INFORMATION SUPPLIED:
-----

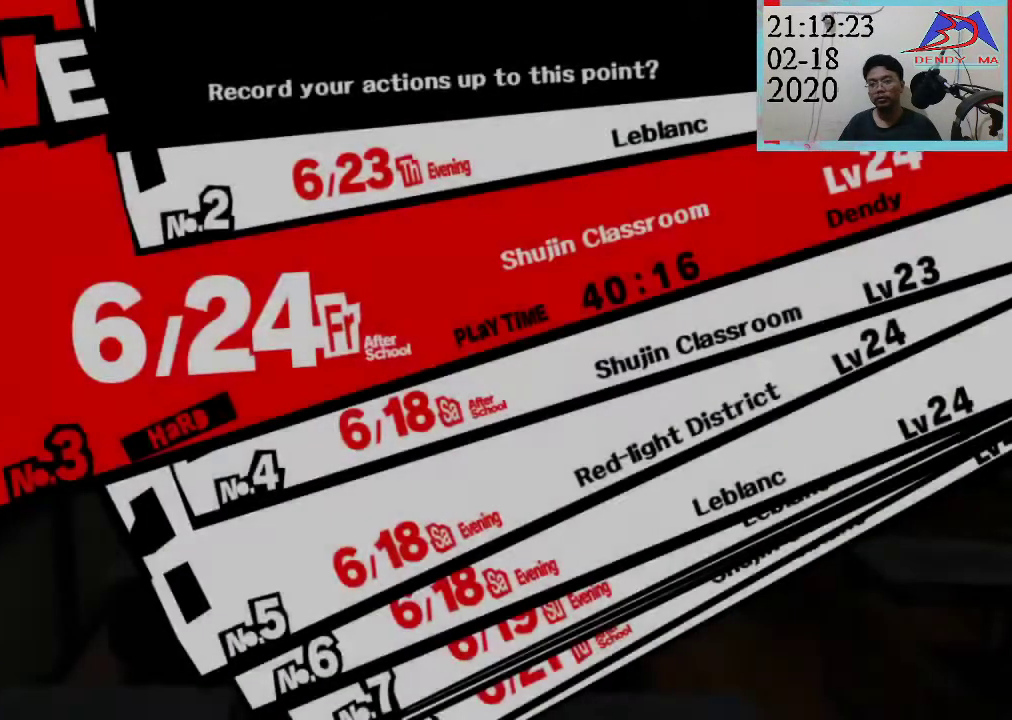
{"buttons": [], "left_stick": "center", "right_stick": "center"}
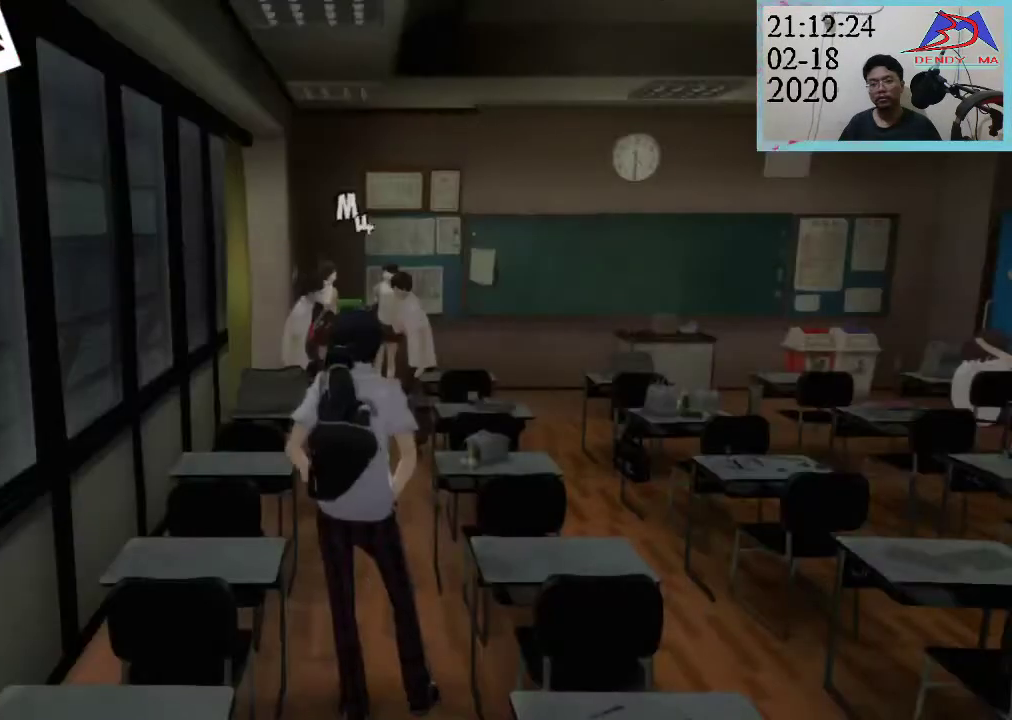
{"buttons": [], "left_stick": "center", "right_stick": "center", "events": [[350, "R1", "down"], [467, "R1", "up"]]}
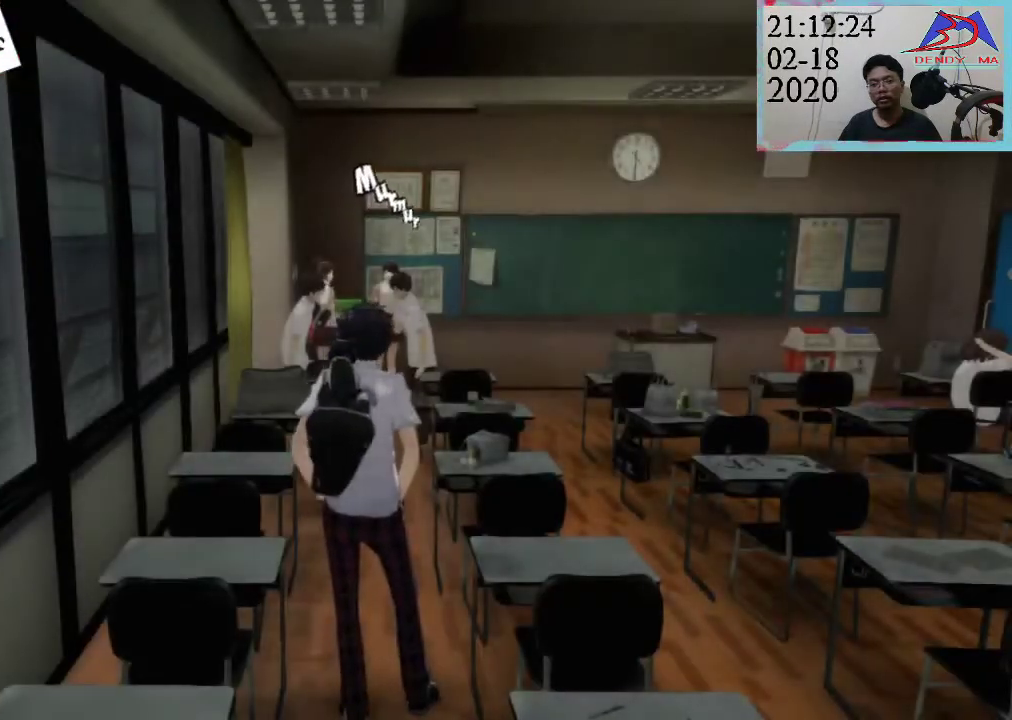
{"buttons": [], "left_stick": "center", "right_stick": "center", "events": [[300, "R1", "down"], [450, "R1", "up"]]}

-----

EXERCISE GOAL: Type the listing out again word for word, passing over each picture.

TASK SOLUTION:
{"buttons": [], "left_stick": "center", "right_stick": "center"}
{"buttons": [], "left_stick": "center", "right_stick": "center", "events": [[350, "R1", "down"], [467, "R1", "up"]]}
{"buttons": [], "left_stick": "center", "right_stick": "center", "events": [[300, "R1", "down"], [450, "R1", "up"]]}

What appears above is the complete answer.